Há mais ou menos 100 anos, mais especificamente em 1903, a cidade mineira Barbacena recebia como prêmio de consolação por não ter sido eleita a nova capital do estado, o Hospital Colônia, o maior manicômio brasileiro. A cidade, no entanto, logo se satisfez com o presente de grego recebido, haja vista que a instituição fez com que as demais cidades, e até mesmo estados, voltassem os olhos à Barbacena como ponto de referência da psiquiatria mineira. Além disso, de acordo com a jornalista Daniela Arbex, o hospital serviu também como “um grande curral eleitoral”, onde a troca de votos por postos de trabalho tornou-se comum entre os políticos e moradores da cidade.
A lógica manicomial do Colônia não tardou a desembocar em resultados extremos: com capacidade para 200 leitos, o lugar chegou a contar com 5 mil pacientes, utilizando de medidas como a substituição das camas dos internos por capim, chamados de “leito-chão”, visando garantir espaço para a internação do maior número de pessoas possível.
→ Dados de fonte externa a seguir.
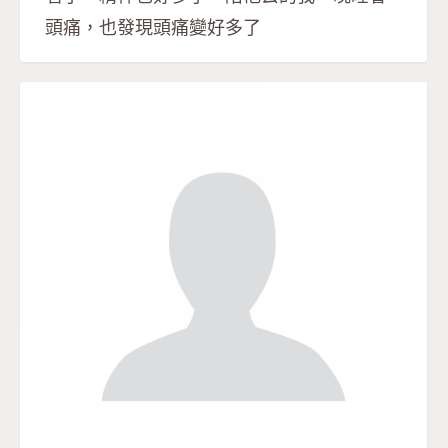
頭痛，也發現頭痛變好多了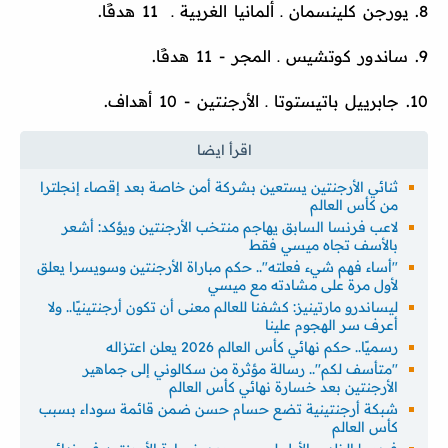
8. يورجن كلينسمان ـ ألمانيا الغربية ـ 11 هدفًا.
9. ساندور كوتشيس ـ المجر - 11 هدفًا.
10. جابرييل باتيستوتا ـ الأرجنتين - 10 أهداف.
ثنائي الأرجنتين يستعين بشركة أمن خاصة بعد إقصاء إنجلترا
من كأس العالم
لاعب فرنسا السابق يهاجم منتخب الأرجنتين ويؤكد: أشعر
بالأسف تجاه ميسي فقط
"أساء فهم شيء فعلته".. حكم مباراة الأرجنتين وسويسرا يعلق
لأول مرة على مشادته مع ميسي
ليساندرو مارتينيز: كشفنا للعالم معنى أن تكون أرجنتينيًا.. ولا
أعرف سر الهجوم علينا
رسميًا.. حكم نهائي كأس العالم 2026 يعلن اعتزاله
''متأسف لكم''.. رسالة مؤثرة من سكالوني إلى جماهير
الأرجنتين بعد خسارة نهائي كأس العالم
شبكة أرجنتينية تضع حسام حسن ضمن قائمة سوداء بسبب
كأس العالم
A catástrofe da institucionalização em massa foi um dos reflexos da aplicação da teoria eugenista que, somada ao anseio da burguesia pela contensão da indesejável população pobre e marginalizada, condenou todo aquele que desafiava a ordem vigente ou cujo modelo capitalista não encontrava funcionalidade ao confinamento nas prisões e manicômios do país. Em seu livro "Holocausto Brasileiro: vida, genocídio e 60 mil mortes no maior hospício do Brasil", Daniela Arbex revela essa realidade no Hospital Colônia:
Desde o início do século XX, a falta de critério médico para as internações era rotina no lugar onde se padronizava tudo, inclusive os diagnósticos. Maria de Jesus, brasileira de apenas vinte e três anos, teve o Colônia como destino, em 1911, porque apresentava tristeza como sintoma. Assim como ela, a estimativa é que 70% dos atendidos não sofressem de doença mental. Apenas eram diferentes ou ameaçavam a ordem pública. Por isso, o Colônia tornou-se destino de desafetos, homossexuais, militantes políticos, mães solteiras, alcoolistas, mendigos, negros, pobres, pessoas sem documentos e todos os tipos de indesejados, inclusive os chamados insanos (ARBEX, 2019, p. 25).